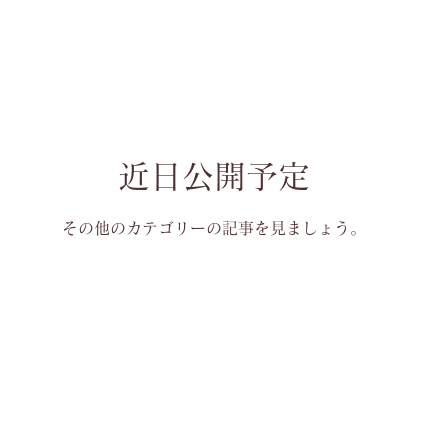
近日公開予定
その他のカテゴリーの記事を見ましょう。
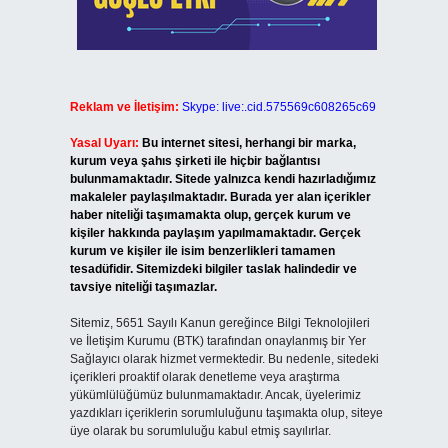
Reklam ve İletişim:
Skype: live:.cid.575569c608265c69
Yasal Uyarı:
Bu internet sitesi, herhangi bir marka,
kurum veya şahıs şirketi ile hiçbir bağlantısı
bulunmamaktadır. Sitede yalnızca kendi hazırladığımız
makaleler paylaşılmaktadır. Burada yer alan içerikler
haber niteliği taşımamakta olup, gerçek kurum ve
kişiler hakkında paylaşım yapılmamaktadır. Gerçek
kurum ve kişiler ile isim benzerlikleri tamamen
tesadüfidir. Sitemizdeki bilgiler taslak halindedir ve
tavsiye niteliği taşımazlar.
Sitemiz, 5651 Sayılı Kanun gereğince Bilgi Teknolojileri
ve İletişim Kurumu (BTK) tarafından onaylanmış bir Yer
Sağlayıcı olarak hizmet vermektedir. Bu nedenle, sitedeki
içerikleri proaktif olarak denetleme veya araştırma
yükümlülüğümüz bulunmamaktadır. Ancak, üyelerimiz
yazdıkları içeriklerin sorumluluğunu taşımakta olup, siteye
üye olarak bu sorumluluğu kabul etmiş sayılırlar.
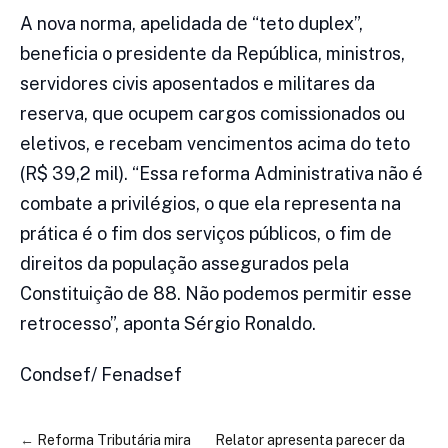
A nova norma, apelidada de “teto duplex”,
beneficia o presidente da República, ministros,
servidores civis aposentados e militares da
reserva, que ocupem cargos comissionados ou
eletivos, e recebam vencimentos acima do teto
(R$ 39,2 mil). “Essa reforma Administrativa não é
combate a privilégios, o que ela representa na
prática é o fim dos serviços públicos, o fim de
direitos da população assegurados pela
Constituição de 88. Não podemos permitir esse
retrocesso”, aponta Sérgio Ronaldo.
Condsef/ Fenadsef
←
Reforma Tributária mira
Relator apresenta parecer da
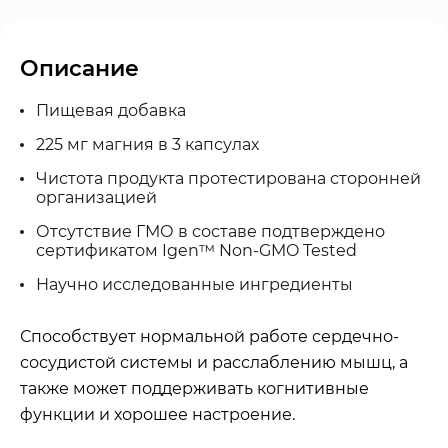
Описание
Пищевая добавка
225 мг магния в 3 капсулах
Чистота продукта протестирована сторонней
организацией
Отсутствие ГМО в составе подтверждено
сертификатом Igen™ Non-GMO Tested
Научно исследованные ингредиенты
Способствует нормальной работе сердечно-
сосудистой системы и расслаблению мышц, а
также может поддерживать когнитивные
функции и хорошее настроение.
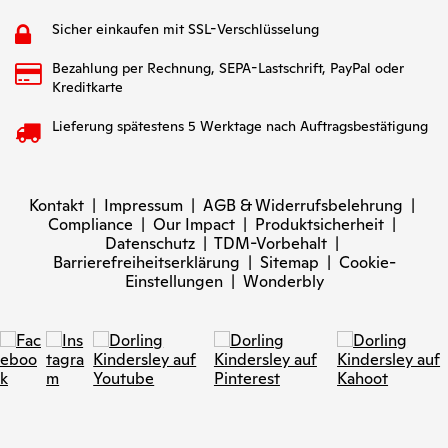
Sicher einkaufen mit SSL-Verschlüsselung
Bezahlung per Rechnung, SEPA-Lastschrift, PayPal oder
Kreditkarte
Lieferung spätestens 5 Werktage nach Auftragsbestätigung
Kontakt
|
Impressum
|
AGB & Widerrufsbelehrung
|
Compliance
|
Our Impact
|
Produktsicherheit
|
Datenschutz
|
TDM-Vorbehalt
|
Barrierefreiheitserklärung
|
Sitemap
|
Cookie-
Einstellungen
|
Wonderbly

-.-.-

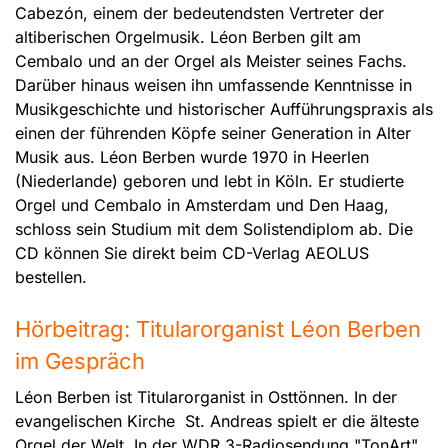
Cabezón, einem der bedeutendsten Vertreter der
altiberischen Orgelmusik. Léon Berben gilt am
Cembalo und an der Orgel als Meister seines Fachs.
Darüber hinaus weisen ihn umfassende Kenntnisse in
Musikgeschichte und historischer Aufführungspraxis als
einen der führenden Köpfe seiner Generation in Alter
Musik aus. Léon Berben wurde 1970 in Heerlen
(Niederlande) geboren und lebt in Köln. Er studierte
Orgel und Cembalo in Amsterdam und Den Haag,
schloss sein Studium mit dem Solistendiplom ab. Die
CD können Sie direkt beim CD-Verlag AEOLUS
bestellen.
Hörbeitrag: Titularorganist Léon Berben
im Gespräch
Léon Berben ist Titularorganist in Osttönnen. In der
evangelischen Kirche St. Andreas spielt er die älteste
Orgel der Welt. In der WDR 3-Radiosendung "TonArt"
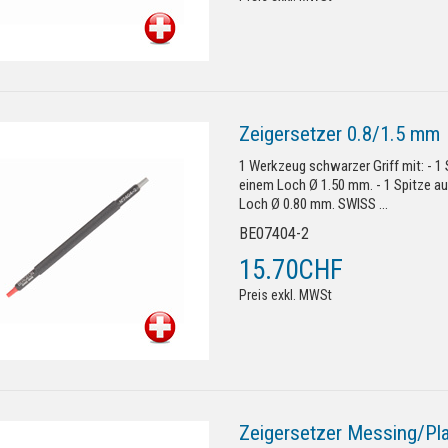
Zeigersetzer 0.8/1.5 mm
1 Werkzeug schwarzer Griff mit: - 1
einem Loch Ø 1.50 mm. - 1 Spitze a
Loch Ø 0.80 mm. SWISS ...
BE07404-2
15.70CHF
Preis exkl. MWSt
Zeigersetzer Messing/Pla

-.-.-

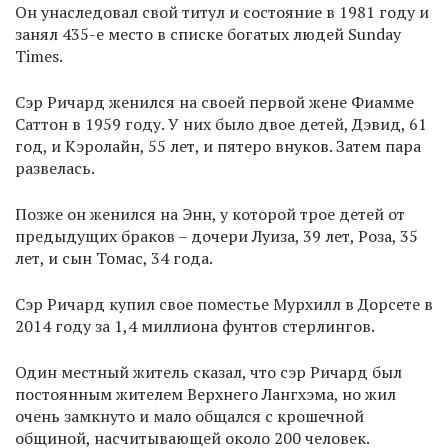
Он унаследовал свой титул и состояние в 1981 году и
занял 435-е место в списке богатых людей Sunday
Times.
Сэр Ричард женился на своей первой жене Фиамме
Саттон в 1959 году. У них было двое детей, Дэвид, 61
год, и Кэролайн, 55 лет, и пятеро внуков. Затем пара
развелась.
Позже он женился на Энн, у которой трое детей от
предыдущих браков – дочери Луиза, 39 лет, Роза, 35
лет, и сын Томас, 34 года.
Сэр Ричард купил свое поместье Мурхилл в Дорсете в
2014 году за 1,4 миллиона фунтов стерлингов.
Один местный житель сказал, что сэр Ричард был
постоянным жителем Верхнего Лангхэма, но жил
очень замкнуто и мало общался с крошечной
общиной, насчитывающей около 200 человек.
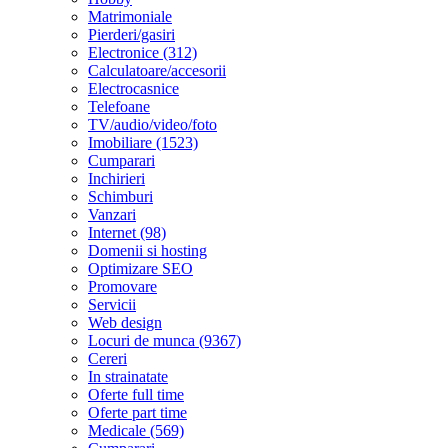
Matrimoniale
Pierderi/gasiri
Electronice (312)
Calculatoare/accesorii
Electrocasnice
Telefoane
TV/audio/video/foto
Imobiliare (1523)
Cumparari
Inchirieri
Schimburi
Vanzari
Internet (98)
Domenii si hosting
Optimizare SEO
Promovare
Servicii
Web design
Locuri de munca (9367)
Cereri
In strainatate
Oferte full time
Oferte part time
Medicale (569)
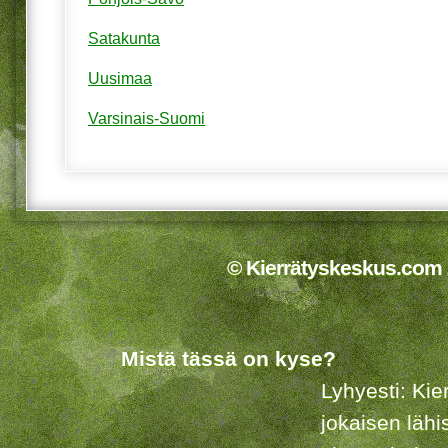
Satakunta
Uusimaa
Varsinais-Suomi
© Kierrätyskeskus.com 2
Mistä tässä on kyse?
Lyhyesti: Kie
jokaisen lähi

-.-.-

=== How to complete this task ===
Select from the material above each line in which the string "İletişim" appears, and list those lines.

=== Answer area ===
Reklam ve İletişim:
ve İletişim Kurumu (BTK) tarafından onaylanmış bir Yer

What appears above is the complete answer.